It's oncall again and I'm unsure how to be the most productive - Any tips?

Anonymous User at Taro Community2 years ago

I'm on-call this week and I'm met once again with a strong sense of not having a clue what I'm doing. I know the majority of the job of engineering is trying to work within a legacy system but I feel like I'm missing tactics to help me make any progress at all. That and having to switch contexts to address alarms and queries has meant that I actually made no progress today whatsoever so this is part rant and part question - any tips on confronting a wall of overwhelm and making progress towards the most impactful bugs?

917917 Views

44 Comments

Discussion

(4 comments)

10
Steve Huynh
•Principal Software Engineer at Amazon
2 years ago
You have two obligations while you are oncall:

Field tickets.

Effect change so the system that you own runs better (and therefore generates less tickets).
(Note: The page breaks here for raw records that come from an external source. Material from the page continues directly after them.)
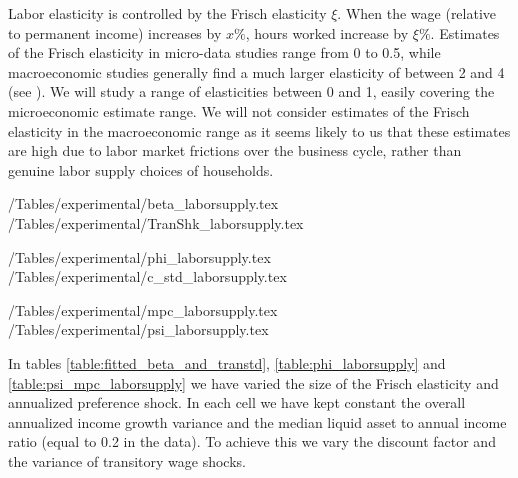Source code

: \documentclass[titlepage]{\econtex}\newcommand{\texname}{ConsumptionHeterogeneity}
\begin{document}
Labor elasticity is controlled by the Frisch elasticity $\xi$. When the wage (relative to permanent income) increases by $x\%$, hours worked increase by $\xi\%$. Estimates of the Frisch elasticity in micro-data studies range from 0 to 0.5, while macroeconomic studies generally find a much larger elasticity of between 2 and 4 (see \cite{peterman_reconciling_2016}). We will study a range of elasticities between 0 and 1, easily covering the microeconomic estimate range. We will not consider estimates of the Frisch elasticity in the macroeconomic range as it seems likely to us that these estimates are high due to labor market frictions over the business cycle, rather than genuine labor supply choices of households.

\begin{center}
	\econtexRoot/Tables/experimental/beta_laborsupply.tex	
	\econtexRoot/Tables/experimental/TranShk_laborsupply.tex		
	\label{table:fitted_beta_and_transtd}
\end{center}

\begin{center}
	\econtexRoot/Tables/experimental/phi_laborsupply.tex	
	\econtexRoot/Tables/experimental/c_std_laborsupply.tex		
	\label{table:phi_laborsupply}
\end{center}

\begin{center}
	\econtexRoot/Tables/experimental/mpc_laborsupply.tex
	\econtexRoot/Tables/experimental/psi_laborsupply.tex		
	\label{table:psi_mpc_laborsupply}
\end{center}

In tables \ref{table:fitted_beta_and_transtd}, \ref{table:phi_laborsupply} and \ref{table:psi_mpc_laborsupply} we have varied the size of the Frisch elasticity and annualized preference shock. In each cell we have kept constant the overall annualized income growth variance and the median liquid asset to annual income ratio (equal to 0.2 in the data). To achieve this we vary the discount factor and the variance of transitory wage shocks.
\end{document}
If you're working on a bug but continually get pulled off, is it an operational bug, i.e. the source of the alarms that are going off? Or is it an an impactful bug but doesn't get in the way of operations? Maybe it's a CX defect that doesn't generate tickets. If it's the former, maybe your team is getting buried in ops, and it might make sense to do an ops sprint to clear things out. If it's happening to you it's likely happening to your team members. If it's the latter, STOP. You should only be doing 1 and 2 above. Non-urgent bug fixes should not be worked on by the oncall.
4
Rahul Pandey
•Tech Lead/Manager at Meta, Pinterest, Kosei
2 years ago
This is not a direct answer to your question, but is there a ritual in your team/company around documenting what the on-call experience was like for each person?

If not, I highly recommend starting a "hand-off" system which includes a few bullet points about the week. There are 2 huge benefits:

You start to see that you're not alone in feeling lost or scatter-brained. When other people do their retrospective, you can ask them (or read their notes) how they did various tasks and where they spent their time.

The retrospectives shine a light on potential problems, and then you can decide as a team whether (1) to do additional training to handle common scenarios or (2) build tooling to make life easier for the on-call.
3
Alex Chiou
•Tech Lead @ Robinhood, Meta, Course Hero
2 years ago
Oncall is a super chaotic and scary experience when you're just starting out, so I totally empathize with this. Here's my advice to tackle oncall at a high-level:

Don't be afraid to ask lots of questions - Even though 1 person is on point to be oncall, the entire team is responsible to support that person. Protecting the integrity of your system is a team-wide responsibility. Use this video as a guide: Asking Effective Questions That Get Great Answers Quickly

Compartmentalize as much as you can - When you're oncall, find the highest priority issue and solely focus on that, pretending the other issues on your plate don't exist. After you fix that #1 issue, move on to the next one and repeat this process until your plate is clear. This focus is especially important for more junior engineers and those new to oncall. It's effectively a more dynamic version of focus blocks (you need to check if incoming issues are more important than your current one): A Powerful Tool For Software Engineer Productivity - Focus Blocks

Write everything down - You will almost always get multiple issues while you're oncall, so you need to be able to switch between them when a new bug comes in or a backlogged bug has a new issue that boosts its priority. By diligently maintaining a paper trail, it's way easier to context switch between bugs as necessary as you can easily pick up where you left off. We talk about this in-depth here: "Tips for someone with poor working memory?"

We actually gave an entire masterclass on debugging, so I highly recommend that too: [Masterclass] How To Become A Debugging Master And Fix Issues Faster

I also gave a senior -> staff case study on how I rebuilt the oncall in my Instagram org from the ground up. This is less directly applicable, but I do believe understanding the rhyme and reason behind what makes a good oncall helps you be more effective at oncall: [Case Study] Revamping Oncall For 20 Instagram Engineers - Senior to Staff Project
2
Brad Messer
•Senior Software Engineer at IBM
2 years ago
One thing I'm gonna ask is do you have a sense of which systems are more important than others? Do you know what should be a page? Do you know what can be left aside etc? These are questions you should be asking yourself when dealing with pages and not having enough bandwith. I'm taking over for a job right now where I literally got 40 pages just this past weekend and the team we're taking over for would just work all weekend. I'm not accepting of that and am helping the team drive down man-hours partially by finding things we can address and doing root-cause analysis and then also finding deficiencies in the product itself and working with all the other teams whose products we use to drive beneficial outcomes reducing man-hours on our side. This is all important for reducing working hours and ensuring partner teams are acting at top efficiency.